Em 2025, a startup de soluções de fidelização chegou à marca dos R$ 10 bilhões movimentados, atribuindo a maior parte do resultado à vertical de loyalty B2B.
“As empresas querem construir relações mais sólidas e inteligentes com quem influencia diretamente seus resultados. Fidelizar parceiros corporativos deixou de ser diferencial e virou requisito de competitividade”, diz Nara Iachan, CMO e cofundadora da Loyalme.
A estratégia da startup segue em 2026 com foco na expansão do B2B, apoiando-se nos resultados anteriores e em dados como os do “Global Customer Loyalty Report 2025”, que aponta que 31% do orçamento de marketing das empresas já está destinado a programas de fidelidade e CRM.
Hoje, distribuidores, revendedores, parceiros estratégicos e canais indiretos passaram a ocupar papel central na competitividade das organizações – o que coloca a relação entre empresas no centro da agenda comercial.
Entre os negócios de fidelização B2B, a Loyalme cita de bancos e bandeiras de cartão a redes de varejo e instituições de ensino, como Bradesco Financiamentos, Natura e Ticket.
Segundo a startup, essas companhias estruturam programas completos de relacionamento para a sua cadeia, utilizando benefícios como:
Experiências personalizadas, geralmente operados em plataformas White Label, também são destaque.

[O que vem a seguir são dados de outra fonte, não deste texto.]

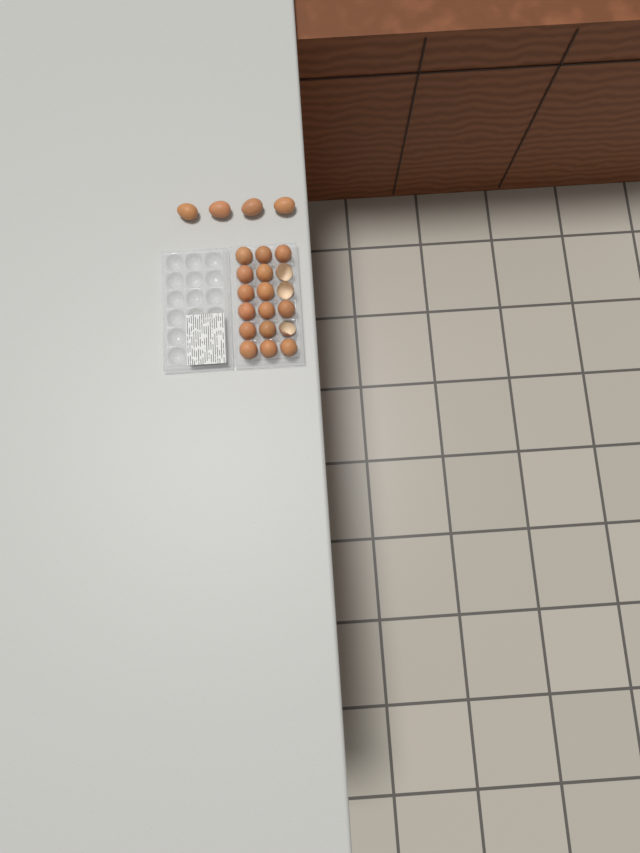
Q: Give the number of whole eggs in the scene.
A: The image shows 19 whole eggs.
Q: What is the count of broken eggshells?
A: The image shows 3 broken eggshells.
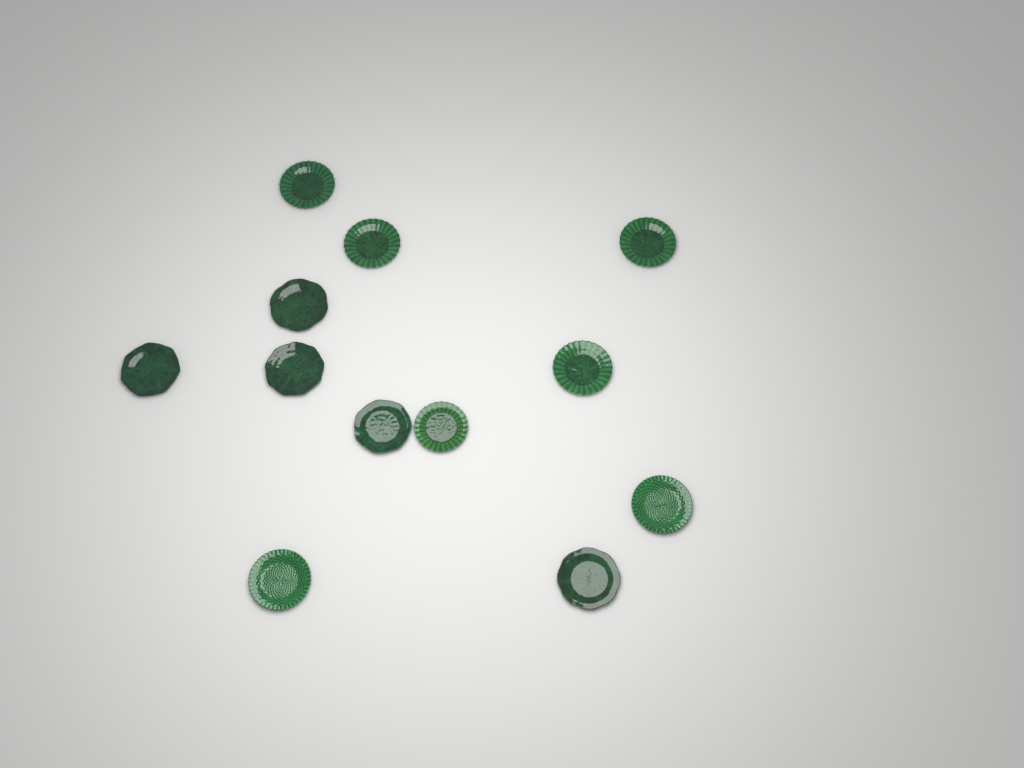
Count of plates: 12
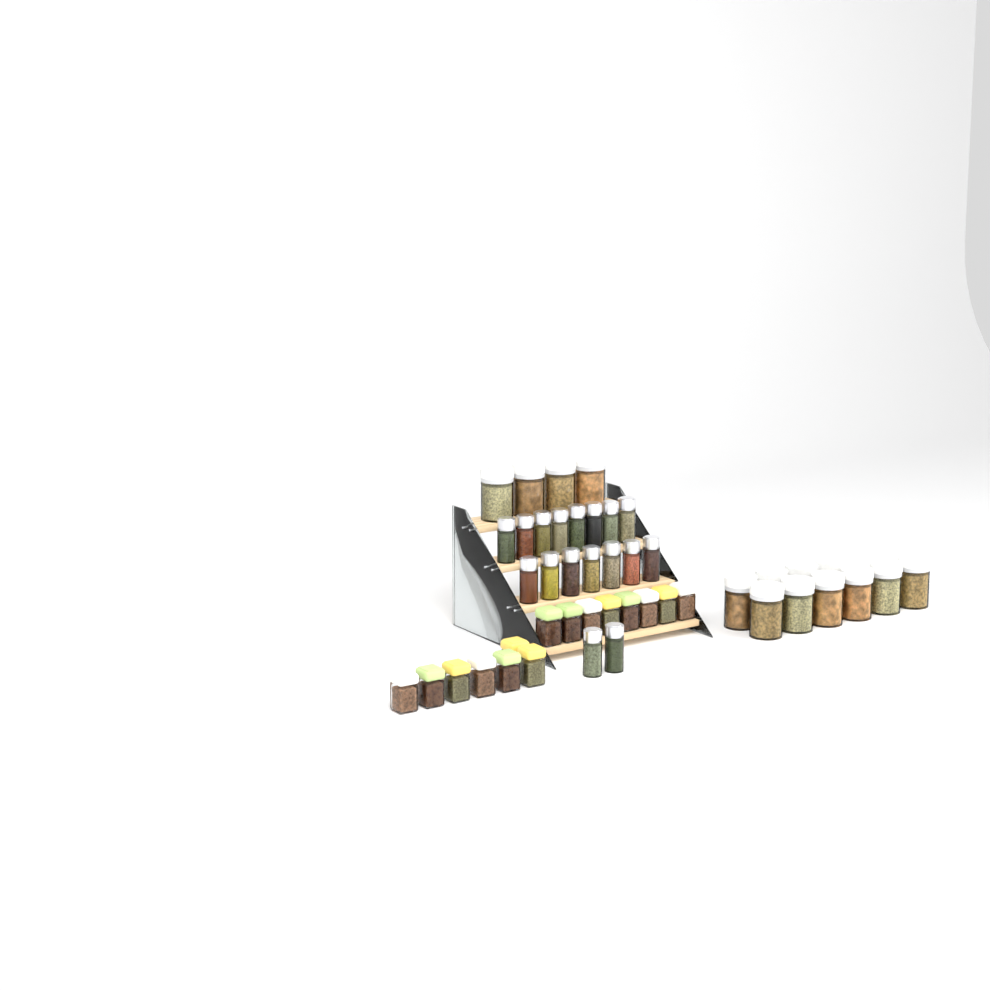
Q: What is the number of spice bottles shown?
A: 17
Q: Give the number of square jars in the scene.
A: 15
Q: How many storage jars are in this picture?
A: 14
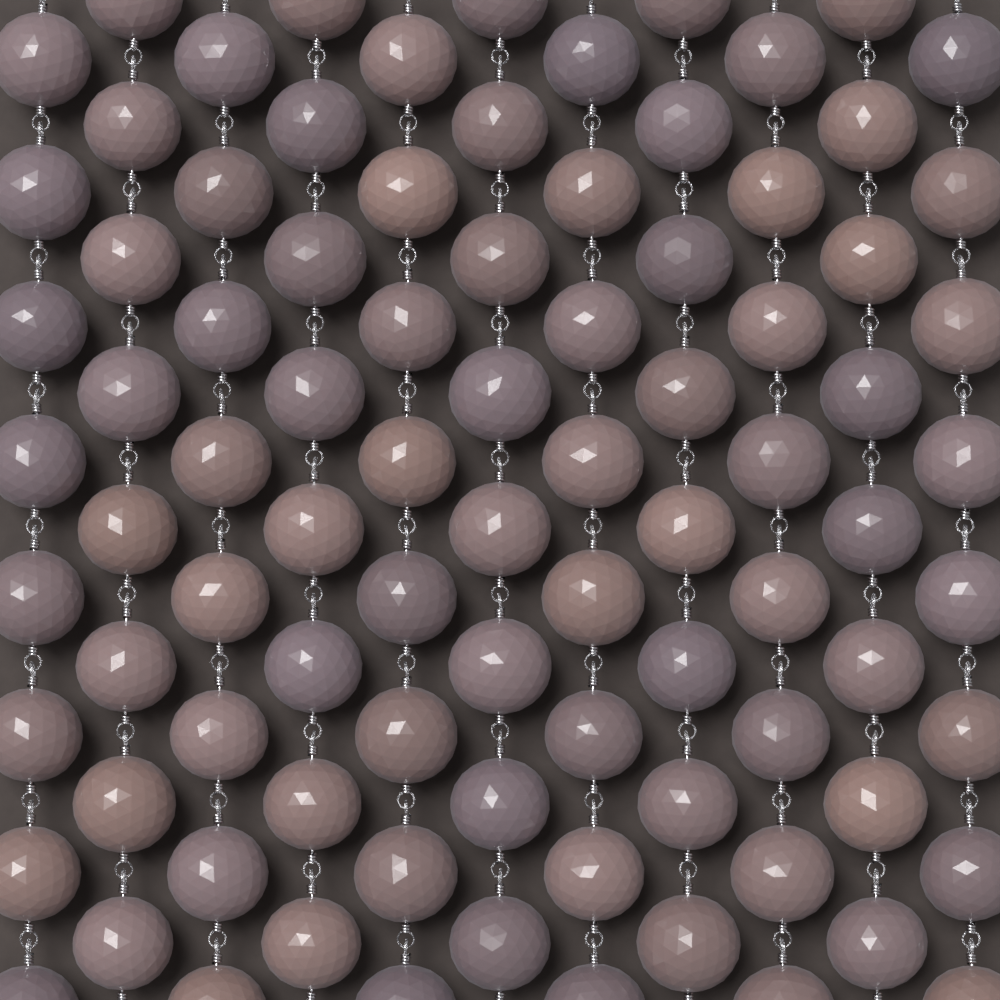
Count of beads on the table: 88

Elas permitem identidade própria e governança total dos dados.
A executiva destaca que, no ambiente B2B, o loyalty assume uma função mais estratégica: ele deixa de ser apenas uma lógica de recompensa e passa a atuar como um mecanismo de performance comercial, impactando diretamente na previsibilidade de demanda, gestão de estoque, recorrência de compras e redução de ruptura.
“Quando uma empresa cria incentivos direcionada a parceiros de sua cadeira, ela fortalece o relacionamento, aumenta a aderência às metas e garante maior alinhamento operacional.
As organizações estão entendendo que competitividade não nasce apenas da venda, nasce de parcerias sustentáveis, contínuas e inteligentes. É isso que os programas de fidelização B2B estão transformando”, conclui.